While copyright infringement from illegal downloading isn’t technically classified as “theft” under the law—since it falls under copyright infringement section—it still is theft in practice as you’re taking something of value without paying for it or having permission. Essentially, you’re depriving the creator of potential earnings, much like stealing physical goods.
When it comes to training the models, it most likely falls into fair-use. The models learn little like a person learns from watching paintings in an art gallery: as their aim is to adapt not replicate the data. But if you do not pay the fee to enter the gallery in the first place you are stealing the experience. This is the case with Ai as “theft” has occured in the process of creating or aquiring a dataset that contains copyrighted data without proper licensing or permission from its owner.

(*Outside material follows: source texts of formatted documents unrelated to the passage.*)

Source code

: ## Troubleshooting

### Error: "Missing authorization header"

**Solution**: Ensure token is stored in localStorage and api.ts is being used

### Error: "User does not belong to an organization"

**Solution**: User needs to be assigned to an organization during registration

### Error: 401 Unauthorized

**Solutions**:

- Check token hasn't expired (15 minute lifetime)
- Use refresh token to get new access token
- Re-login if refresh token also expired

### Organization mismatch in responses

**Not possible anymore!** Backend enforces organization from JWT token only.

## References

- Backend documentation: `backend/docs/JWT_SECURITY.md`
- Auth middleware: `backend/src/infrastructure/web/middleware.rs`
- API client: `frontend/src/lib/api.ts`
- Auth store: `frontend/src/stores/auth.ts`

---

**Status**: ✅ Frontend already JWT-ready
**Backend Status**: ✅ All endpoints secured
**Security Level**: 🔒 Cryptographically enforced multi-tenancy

Downloading images or other copyrighted data from internet is copyright infringement even if they are publicly available: https://ogc.harvard.edu/pages/copyright-and-fair-use
Exception being the fair-use, but that is rarely the case.
“fair use law allows someone or a company to use copyrighted material without consent as long as certain conditions are met – for instance, if it’s used for teaching or research or criticism or news reporting. You know, this law is intended to encourage freedom of expression, but there are real limits on it. For instance, the Supreme Court has said that if copyrighted material is used to make something new and that new thing competes with the original copyrighted work, that is not fair use.” –BOBBY ALLYN
Source: The Effect of the Use Upon the Potential Market
What does this have to do with Ai companies?

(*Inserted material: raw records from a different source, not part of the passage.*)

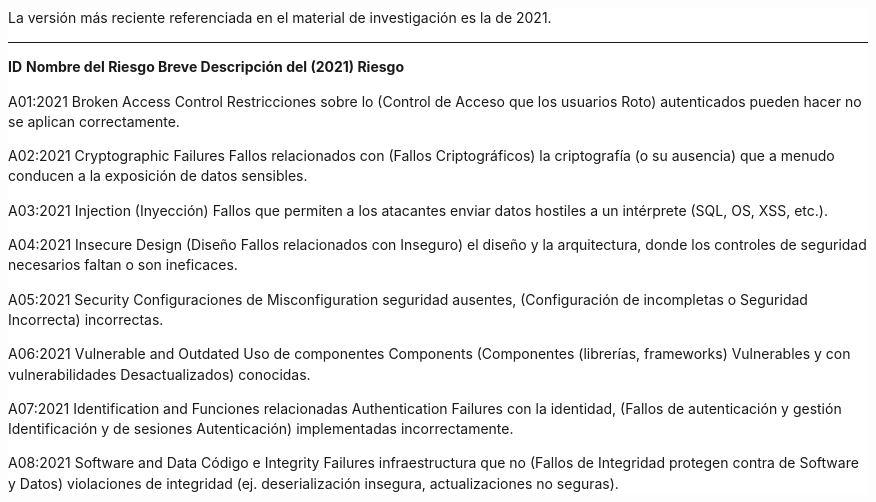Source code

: La versión más reciente referenciada en el material de investigación es
la de 2021.

  ----------------------- ----------------------- -----------------------
  **ID**                  **Nombre del Riesgo     **Breve Descripción del
                          (2021)**                Riesgo**

  A01:2021                Broken Access Control   Restricciones sobre lo
                          (Control de Acceso      que los usuarios
                          Roto)                   autenticados pueden
                                                  hacer no se aplican
                                                  correctamente.

  A02:2021                Cryptographic Failures  Fallos relacionados con
                          (Fallos Criptográficos) la criptografía (o su
                                                  ausencia) que a menudo
                                                  conducen a la
                                                  exposición de datos
                                                  sensibles.

  A03:2021                Injection (Inyección)   Fallos que permiten a
                                                  los atacantes enviar
                                                  datos hostiles a un
                                                  intérprete (SQL, OS,
                                                  XSS, etc.).

  A04:2021                Insecure Design (Diseño Fallos relacionados con
                          Inseguro)               el diseño y la
                                                  arquitectura, donde los
                                                  controles de seguridad
                                                  necesarios faltan o son
                                                  ineficaces.

  A05:2021                Security                Configuraciones de
                          Misconfiguration        seguridad ausentes,
                          (Configuración de       incompletas o
                          Seguridad Incorrecta)   incorrectas.

  A06:2021                Vulnerable and Outdated Uso de componentes
                          Components (Componentes (librerías, frameworks)
                          Vulnerables y           con vulnerabilidades
                          Desactualizados)        conocidas.

  A07:2021                Identification and      Funciones relacionadas
                          Authentication Failures con la identidad,
                          (Fallos de              autenticación y gestión
                          Identificación y        de sesiones
                          Autenticación)          implementadas
                                                  incorrectamente.

  A08:2021                Software and Data       Código e
                          Integrity Failures      infraestructura que no
                          (Fallos de Integridad   protegen contra
                          de Software y Datos)    violaciones de
                                                  integridad (ej.
                                                  deserialización
                                                  insegura,
                                                  actualizaciones no
                                                  seguras).
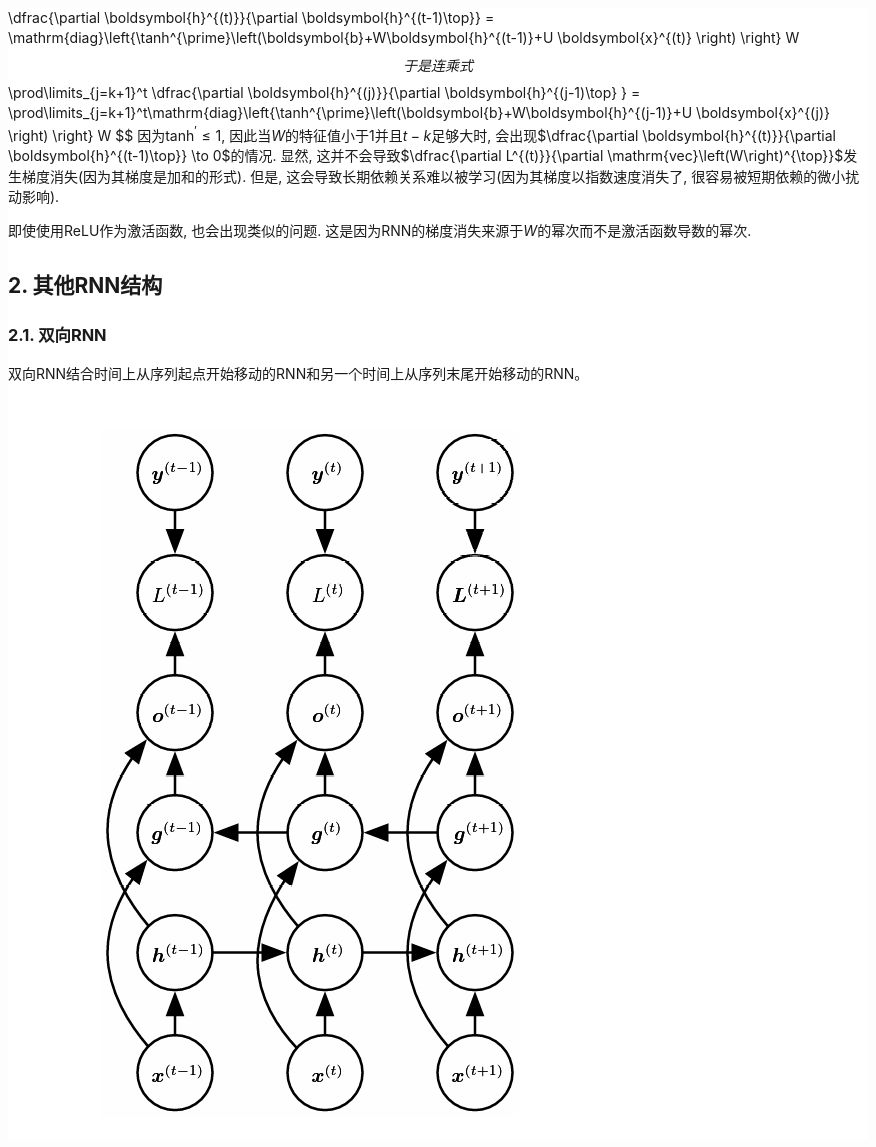 \dfrac{\partial \boldsymbol{h}^{(t)}}{\partial \boldsymbol{h}^{(t-1)\top}} = \mathrm{diag}\left\{\tanh^{\prime}\left(\boldsymbol{b}+W\boldsymbol{h}^{(t-1)}+U \boldsymbol{x}^{(t)} \right) \right\} W
$$
于是连乘式
$$
\prod\limits_{j=k+1}^t \dfrac{\partial \boldsymbol{h}^{(j)}}{\partial \boldsymbol{h}^{(j-1)\top} } = \prod\limits_{j=k+1}^t\mathrm{diag}\left\{\tanh^{\prime}\left(\boldsymbol{b}+W\boldsymbol{h}^{(j-1)}+U \boldsymbol{x}^{(j)} \right) \right\} W
$$
因为$\tanh ^{\prime}\le 1$, 因此当$W$的特征值小于$1$并且$t-k$足够大时, 会出现$\dfrac{\partial \boldsymbol{h}^{(t)}}{\partial \boldsymbol{h}^{(t-1)\top}} \to 0$的情况. 显然, 这并不会导致$\dfrac{\partial L^{(t)}}{\partial \mathrm{vec}\left(W\right)^{\top}}$发生梯度消失(因为其梯度是加和的形式). 但是, 这会导致长期依赖关系难以被学习(因为其梯度以指数速度消失了, 很容易被短期依赖的微小扰动影响). 

即使使用ReLU作为激活函数, 也会出现类似的问题. 这是因为RNN的梯度消失来源于$W$的幂次而不是激活函数导数的幂次.

## 2. 其他RNN结构

### 2.1. 双向RNN

双向RNN结合时间上从序列起点开始移动的RNN和另一个时间上从序列末尾开始移动的RNN。

![image-20230401191944796](Lecture%204.%20RNN.assets/image-20230401191944796.png)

Data needs to be locally accessible in order to train an Ai model. This means the copyrighted data must be downloaded.
cases where OpenAi is sued for illegally using copyrighted data:
- https://www.businessinsider.com/openai-lawsuit-copyrighted-data-train-chatgpt-court-tech-ai-news-2024-6
- https://www.johnpobrienesq.com/openai-sued-for-using-copyrighted-material-to-train-chatgpt/
- https://www.npr.org/2023/08/18/1194562272/openai-is-facing-lawsuits-over-copyrighted-materials-it-uses-to-train-chatgpt -Bobby Allyn link
OpenAi admitting wide use of copyrighted data:
https://www.theguardian.com/technology/2024/jan/08/ai-tools-chatgpt-copyrighted-material-openai
under this article also other Ai companies are getting sued:
“Getty Images, which owns one of the largest photo libraries in the world, is suing the creator of Stable Diffusion, Stability AI, in the US and in England and Wales for alleged copyright breaches. In the US, a group of music publishers including Universal Music are suing Anthropic, the Amazon-backed company behind the Claude chatbot, accusing it of misusing “innumerable” copyrighted song lyrics to train its model.”

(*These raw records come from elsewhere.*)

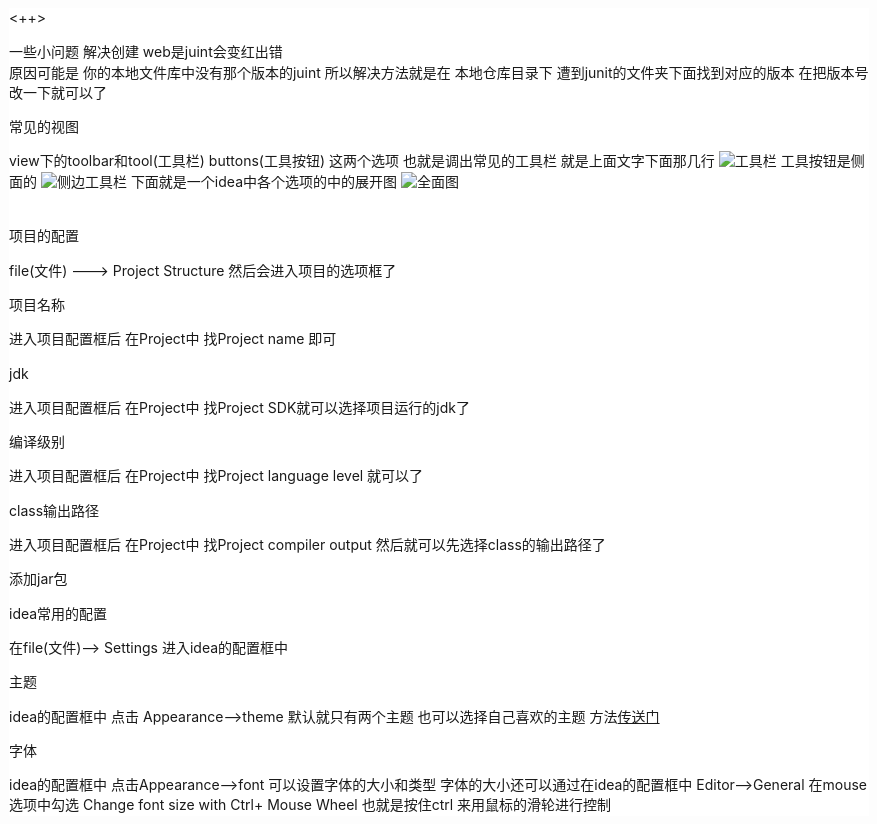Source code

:    <++>

一些小问题  解决创建 web是juint会变红出错   
原因可能是 你的本地文件库中没有那个版本的juint 所以解决方法就是在 本地仓库目录下  遭到junit的文件夹下面找到对应的版本  在把版本号改一下就可以了 



 <A name="cjd"> 常见的视图 </A> 

 view下的toolbar和tool(工具栏) buttons(工具按钮) 这两个选项
 也就是调出常见的工具栏  就是上面文字下面那几行
 ![工具栏](https://github.com/shenxixi250/photo/blob/master/idea_photo/1.png) 
工具按钮是侧面的 
![侧边工具栏](https://github.com/shenxixi250/photo/blob/master/idea_photo/2.png) 
下面就是一个idea中各个选项的中的展开图
![全面图](https://github.com/shenxixi250/photo/blob/master/idea_photo/idea_qjt.png) 




​	
<A name="xmd"> 项目的配置 </A> 


file(文件) ---> Project Structure  然后会进入项目的选项框了

<A name="xnm"> 项目名称 </A> 

进入项目配置框后 在Project中 找Project name 即可

<A name="jdk"> jdk </A> 

进入项目配置框后 在Project中 找Project SDK就可以选择项目运行的jdk了

<A name="byj"> 编译级别 </A> 


进入项目配置框后 在Project中 找Project language level 就可以了

<A name="cla"> class输出路径 </A> 

进入项目配置框后 在Project中 找Project compiler output 然后就可以先选择class的输出路径了

<A NAME="tjj">添加jar包</A>

 


<A NAME="cyd1">idea常用的配置</A> 

在file(文件)--> Settings 进入idea的配置框中

<A name="zt1"> 主题 </A> 

idea的配置框中 点击 Appearance-->theme 默认就只有两个主题  也可以选择自己喜欢的主题 方法[传送门](https://blog.csdn.net/simple_the_best/article/details/46941787) 

<A name="zt2"> 字体 </A> 

idea的配置框中 点击Appearance-->font 可以设置字体的大小和类型
字体的大小还可以通过在idea的配置框中 Editor-->General  在mouse选项中勾选 Change font size with Ctrl+ Mouse Wheel 也就是按住ctrl 来用鼠标的滑轮进行控制
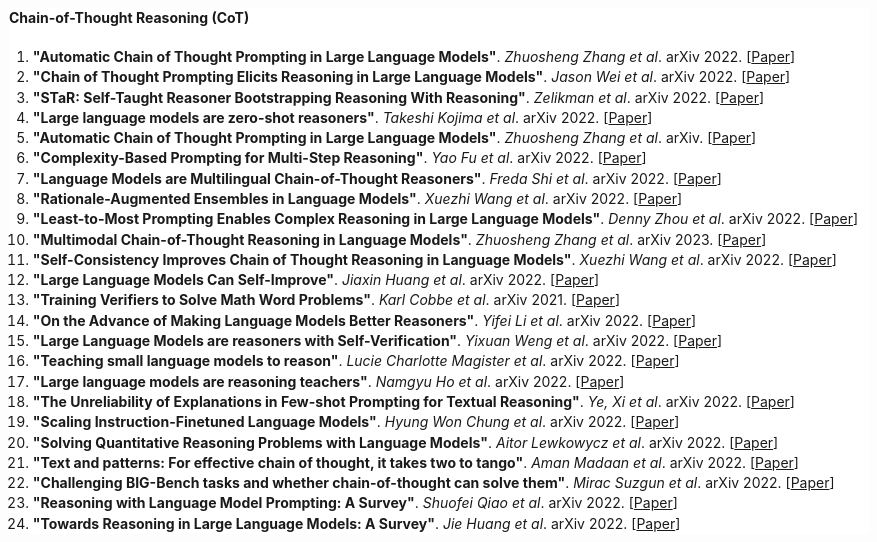 
#### Chain-of-Thought Reasoning (CoT)

1. **"Automatic Chain of Thought Prompting in Large Language Models"**. *Zhuosheng Zhang et al*. arXiv 2022. [[Paper](https://arxiv.org/abs/2210.03493)]
2. **"Chain of Thought Prompting Elicits Reasoning in Large Language Models"**. *Jason Wei et al*. arXiv 2022. [[Paper](https://arxiv.org/abs/2201.11903)]
3. **"STaR: Self-Taught Reasoner Bootstrapping Reasoning With Reasoning"**. *Zelikman et al*. arXiv 2022. [[Paper](https://arxiv.org/abs/2203.14465)]
4. **"Large language models are zero-shot reasoners"**. *Takeshi Kojima et al*. arXiv 2022. [[Paper](https://arxiv.org/abs/2205.11916)]
5. **"Automatic Chain of Thought Prompting in Large Language Models"**. *Zhuosheng Zhang et al*. arXiv. [[Paper](http://arxiv.org/abs/2210.03493)]
6. **"Complexity-Based Prompting for Multi-Step Reasoning"**. *Yao Fu et al*. arXiv 2022. [[Paper](https://arxiv.org/abs/2210.00720)]
7. **"Language Models are Multilingual Chain-of-Thought Reasoners"**. *Freda Shi et al*. arXiv 2022. [[Paper](https://arxiv.org/abs/2210.03057)]
8. **"Rationale-Augmented Ensembles in Language Models"**. *Xuezhi Wang et al*. arXiv 2022. [[Paper](https://arxiv.org/abs/2207.00747)]
9. **"Least-to-Most Prompting Enables Complex Reasoning in Large Language Models"**. *Denny Zhou et al*. arXiv 2022. [[Paper](https://arxiv.org/abs/2205.10625)]
10. **"Multimodal Chain-of-Thought Reasoning in Language Models"**. *Zhuosheng Zhang et al*. arXiv 2023. [[Paper](https://arxiv.org/abs/2302.00923)]
11. **"Self-Consistency Improves Chain of Thought Reasoning in Language Models"**. *Xuezhi Wang et al*. arXiv 2022. [[Paper](https://arxiv.org/abs/2203.11171)]
12. **"Large Language Models Can Self-Improve"**. *Jiaxin Huang et al*. arXiv 2022. [[Paper](https://arxiv.org/abs/2210.11610)]
13. **"Training Verifiers to Solve Math Word Problems"**. *Karl Cobbe et al*. arXiv 2021. [[Paper](https://arxiv.org/abs/2110.14168)]
14. **"On the Advance of Making Language Models Better Reasoners"**. *Yifei Li et al*. arXiv 2022. [[Paper](https://arxiv.org/abs/2206.02336)]
15. **"Large Language Models are reasoners with Self-Verification"**. *Yixuan Weng et al*. arXiv 2022. [[Paper](https://arxiv.org/abs/2212.09561)]
16. **"Teaching small language models to reason"**. *Lucie Charlotte Magister et al*. arXiv 2022. [[Paper](https://arxiv.org/abs/2212.08410)]
17. **"Large language models are reasoning teachers"**. *Namgyu Ho et al*. arXiv 2022. [[Paper](https://arxiv.org/abs/2212.10071)]
18. **"The Unreliability of Explanations in Few-shot Prompting for Textual Reasoning"**. *Ye, Xi et al*. arXiv 2022. [[Paper](https://arxiv.org/abs/2205.03401)]
19. **"Scaling Instruction-Finetuned Language Models"**. *Hyung Won Chung et al*. arXiv 2022. [[Paper](https://arxiv.org/abs/2210.11416)]
20. **"Solving Quantitative Reasoning Problems with Language Models"**. *Aitor Lewkowycz et al*. arXiv 2022. [[Paper](https://arxiv.org/abs/2206.14858)]
21. **"Text and patterns: For effective chain of thought, it takes two to tango"**. *Aman Madaan et al*. arXiv 2022. [[Paper](https://arxiv.org/abs/2209.07686)]
22. **"Challenging BIG-Bench tasks and whether chain-of-thought can solve them"**. *Mirac Suzgun et al*. arXiv 2022. [[Paper](http://arxiv.org/abs/2210.09261)]
23. **"Reasoning with Language Model Prompting: A Survey"**. *Shuofei Qiao et al*. arXiv 2022. [[Paper](https://arxiv.org/abs/2212.09597)]
24. **"Towards Reasoning in Large Language Models: A Survey"**. *Jie Huang et al*. arXiv 2022. [[Paper](https://arxiv.org/abs/2212.10403)]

Many Ai companies use data laundring to hide their copyright infringements:
- https://waxy.org/2022/09/ai-data-laundering-how-academic-and-nonprofit-researchers-shield-tech-companies-from-accountability/
- https://medium.com/discourse/is-big-tech-using-data-laundering-to-cheat-artists-ccf1a8c87b91
- https://waxy.org/2022/08/exploring-12-million-of-the-images-used-to-train-stable-diffusions-image-generator/
Some of the datasets only contain links to the data. But in order to verify the links they have needed to download and process the copyrighted material. Some of them claim that only shortly downloading them is fair-use as they then delete them right away. But considering they receive funding from parties that profit from these datasets this is just pure data laundering. More importantly Ai companies to utilize the links they themselves then have to download the files.
More about scraping, Data Laundering, Lawsuits, and Generative Ai:
https://www.createdontscrape.com/
https://www.createdontscrape.com/pretrainingfine-tuning-why-you-need-to-know
There are Ai companies that seek ethical and correctly licensed datasets to train their models. But it would be ridiculously naive to think that the most succesfull models would not be illegaly or maliciously obtaining copyrighted works into their datasets in order to gain an advantage when it comes to model performance.
The problems for owners of copyrighted works
The problem with works being downloaded against their owners consent and laundered into Ai’s is quite the problem.
1: The people are not being compensated when their works are downloaded without proper licensing to create commercial projects against their will. These copyrighted works are a defacto requirement for the training of an Ai model that is commercially used to make profit in the future, and thus should be licenced accordingly. Downloading ie. aquiring copyrighted data for this use is not fair use, even if the training itself might be.
2: The works produced by Ai’s compete with the original pieces. When a person (even if a person would not be a customer for any original pieces) generates data from the copyrighted works and makes it available to others: They flood and saturate the market while also skewing the algorythm that would otherwise lead paying customers to the original owner of the copyrighted material.
Now the original owner and creator of the copyrighted work must compete with works that adapt and imitate their works.
These result in stagnation and loss of innovation as people no longer get compensated for their work, nor see a point doing it for free when it gets lost in the void.
These unethical methods of using copyrighted data without consent lead to short term gains with massive negative long-term effects for both humans and the whole Ai field.